**Tarefa proposta A:**
Liste todos os percentuais distintos que aparecem na notícia sobre o Exame de Ordem.
**Tarefa proposta B:**
Por favor, transcreva literalmente o trecho da notícia sobre o Exame de Ordem que começa nas palavras "Maioria dos advogados" e termina após "exercício da profissão.".

**Texto fornecido:**
=======

94% dos advogados concordam com a obrigatoriedade do Exame de Ordem

Maioria dos advogados brasileiros concorda com o Exame de Ordem

(08.02.12)

De acordo com a pesquisa "Percepção de Advogados do Brasil sobre o Exame da Ordem", divulgada ontem (7) pela Fundace, Fundação para Pesquisa e Desenvolvimento da Administração, Contabilidade e Economia, criada por docentes da Universidade de São Paulo, 94% dos advogados brasileiros concordam com a obrigatoriedade do Exame de Ordem para o exercício da profissão.

A pesquisa, coordenada pelos professores Cláudio de Souza Miranda e Marco Aurélio Gumieri Valério, do Departamento de Contabilidade da FEA-USP/RP, consultou 1.119 advogados de todos os Estados brasileiros e do Distrito Federal. O nível de confiança da pesquisa é de 95% e a margem de erro de 3%. Um dos motivos que levou à realização da pesquisa, foi a ação movida por um bacharel em Direito, que chegou a ser analisada pelo STF.

=======

**Dados de origem:**
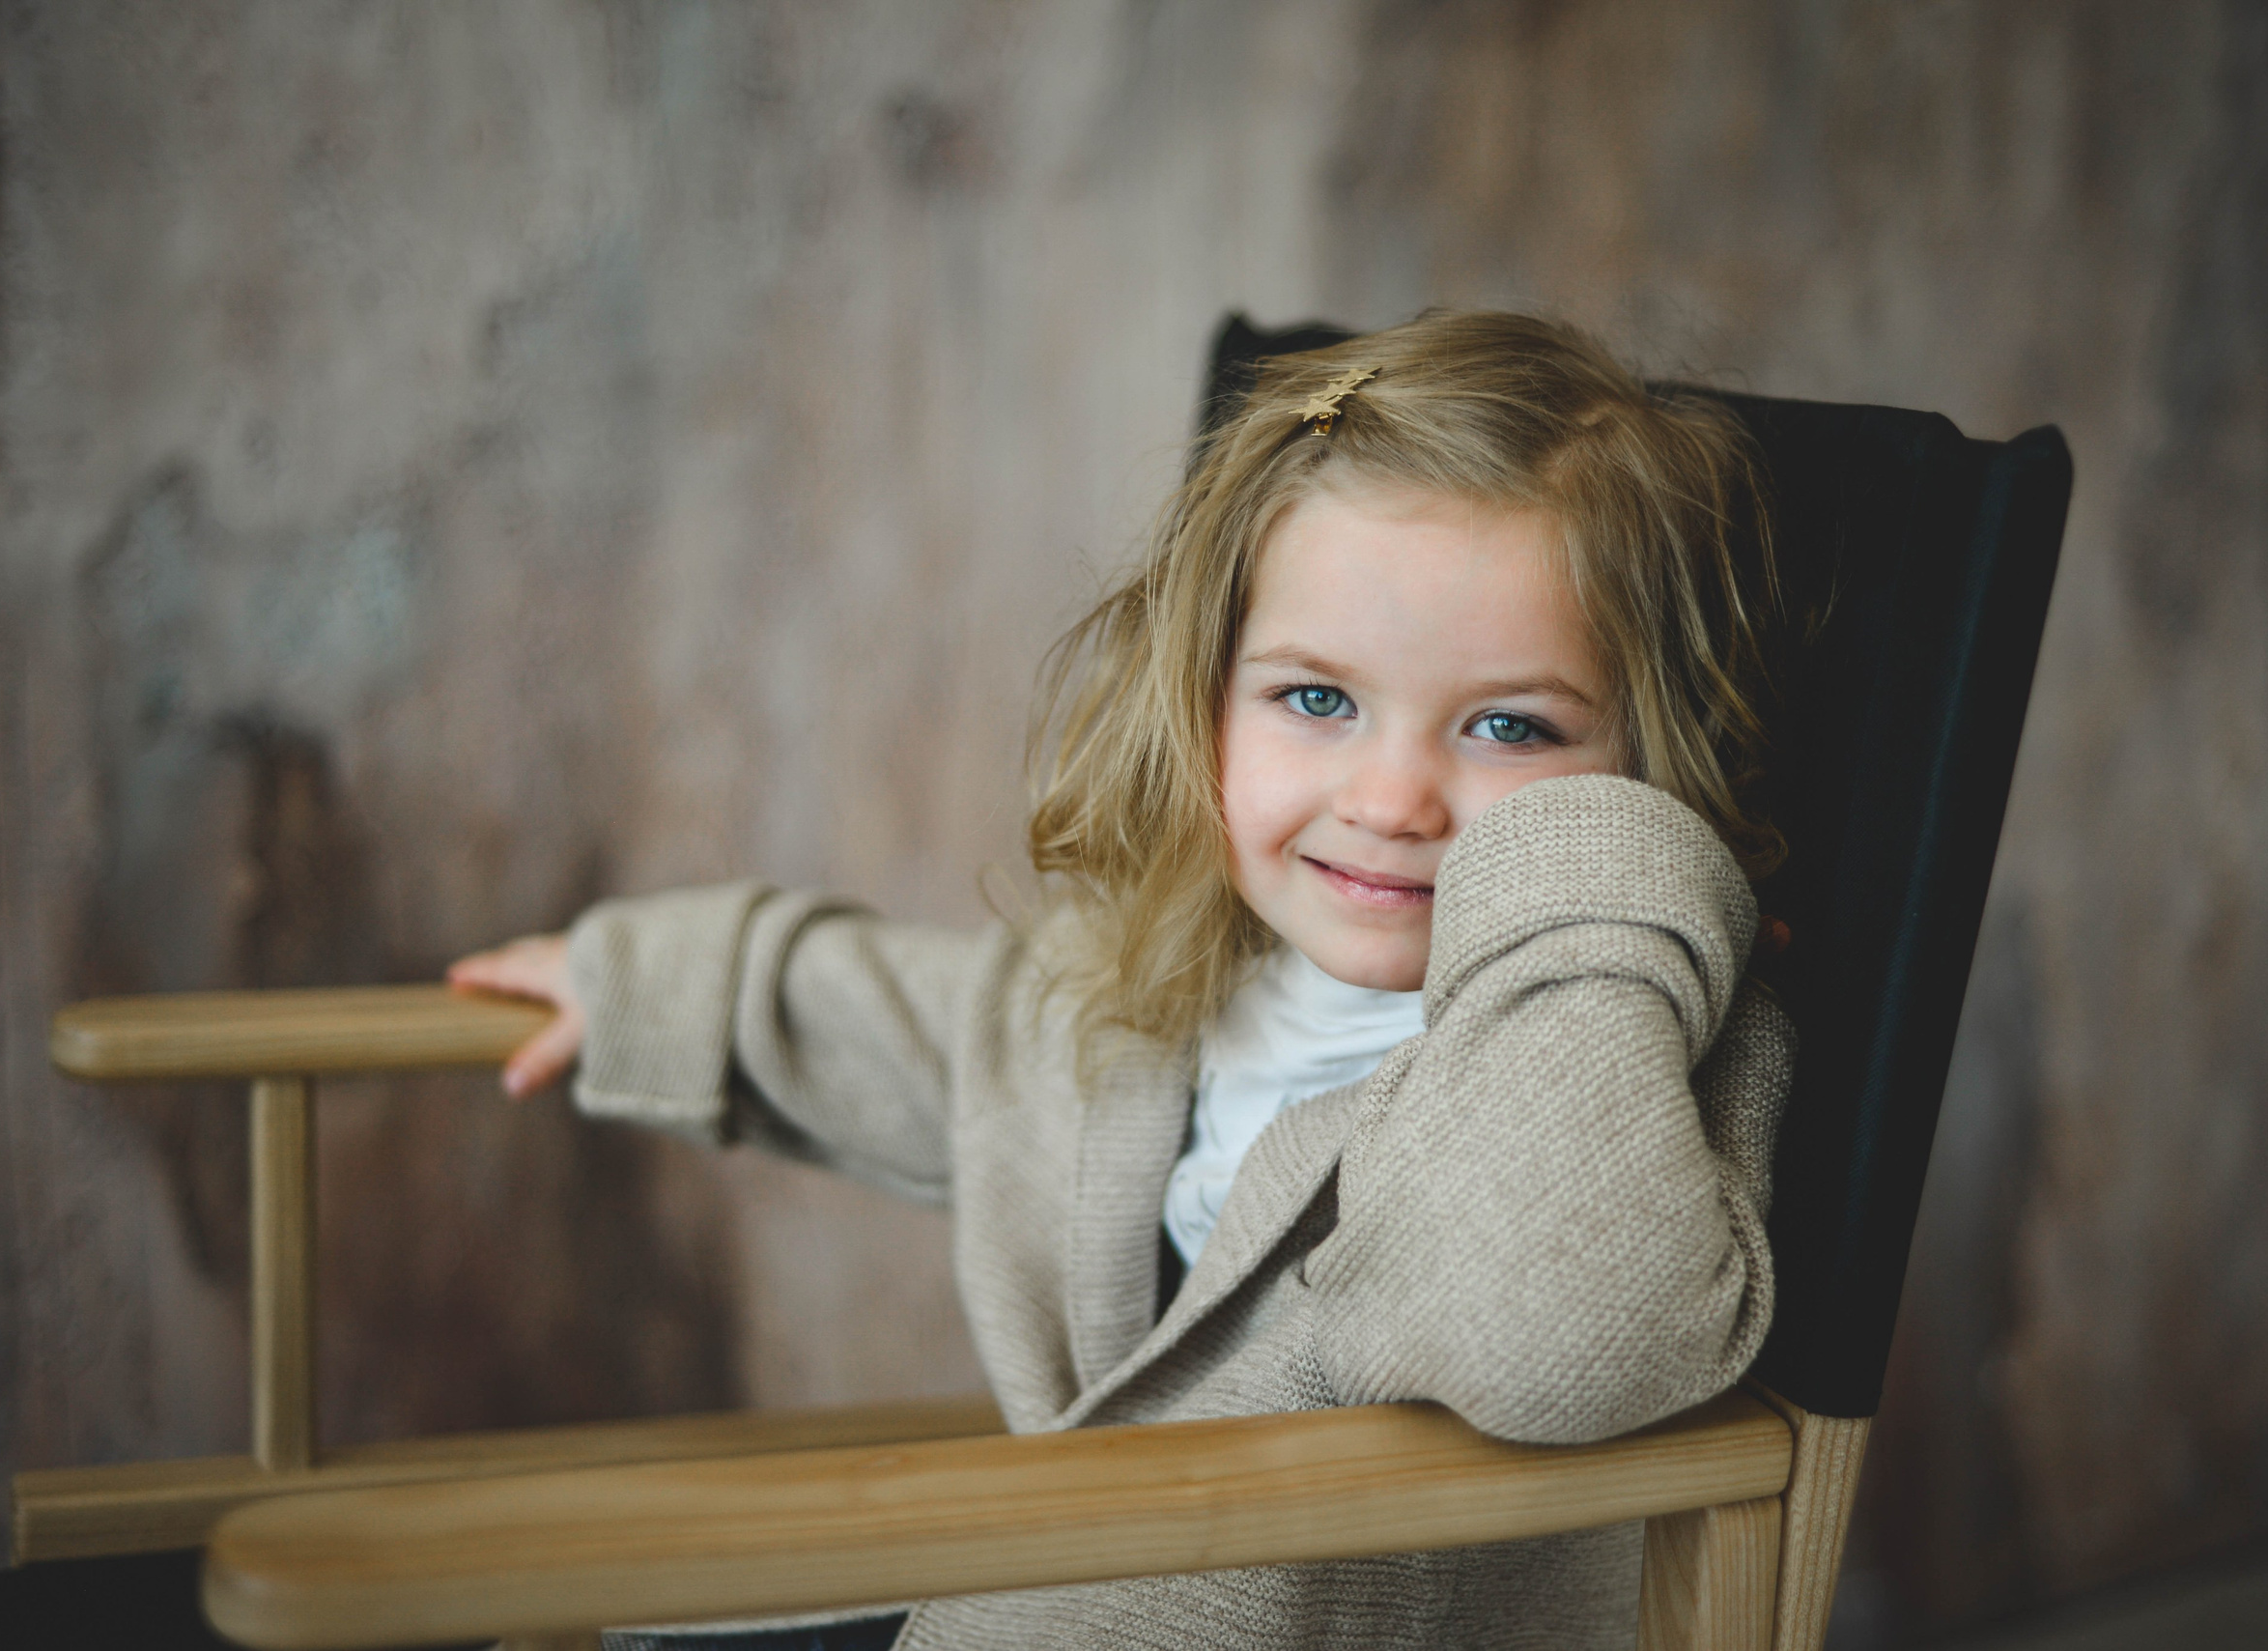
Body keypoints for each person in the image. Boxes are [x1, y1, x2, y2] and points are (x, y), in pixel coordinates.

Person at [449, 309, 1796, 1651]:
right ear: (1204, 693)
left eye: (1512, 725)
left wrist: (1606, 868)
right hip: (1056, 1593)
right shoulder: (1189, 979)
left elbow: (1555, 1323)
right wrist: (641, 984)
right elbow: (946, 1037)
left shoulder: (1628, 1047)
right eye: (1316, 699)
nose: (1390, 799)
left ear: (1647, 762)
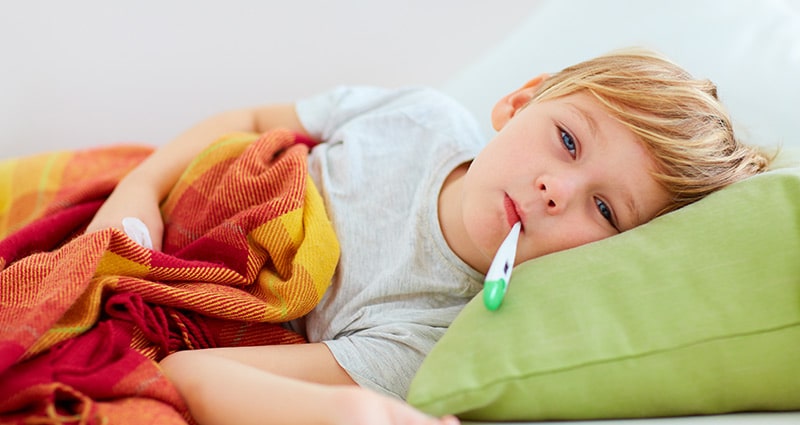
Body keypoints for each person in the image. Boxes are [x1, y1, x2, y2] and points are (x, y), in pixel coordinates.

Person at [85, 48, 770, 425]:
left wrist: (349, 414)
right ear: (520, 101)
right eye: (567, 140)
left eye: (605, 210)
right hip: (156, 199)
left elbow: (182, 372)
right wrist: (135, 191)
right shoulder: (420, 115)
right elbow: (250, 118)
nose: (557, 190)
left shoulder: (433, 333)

=======

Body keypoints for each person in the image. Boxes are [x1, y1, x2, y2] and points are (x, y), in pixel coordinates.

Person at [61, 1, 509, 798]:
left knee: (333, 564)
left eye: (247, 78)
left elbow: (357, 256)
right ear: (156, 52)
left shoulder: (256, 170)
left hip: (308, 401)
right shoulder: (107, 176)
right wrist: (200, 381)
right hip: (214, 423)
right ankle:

=======

**Resposta do exercício A:**
94%, 95% e 3%

**Resposta do exercício B:**
Maioria dos advogados brasileiros concorda com o Exame de Ordem

(08.02.12)

De acordo com a pesquisa "Percepção de Advogados do Brasil sobre o Exame da Ordem", divulgada ontem (7) pela Fundace, Fundação para Pesquisa e Desenvolvimento da Administração, Contabilidade e Economia, criada por docentes da Universidade de São Paulo, 94% dos advogados brasileiros concordam com a obrigatoriedade do Exame de Ordem para o exercício da profissão.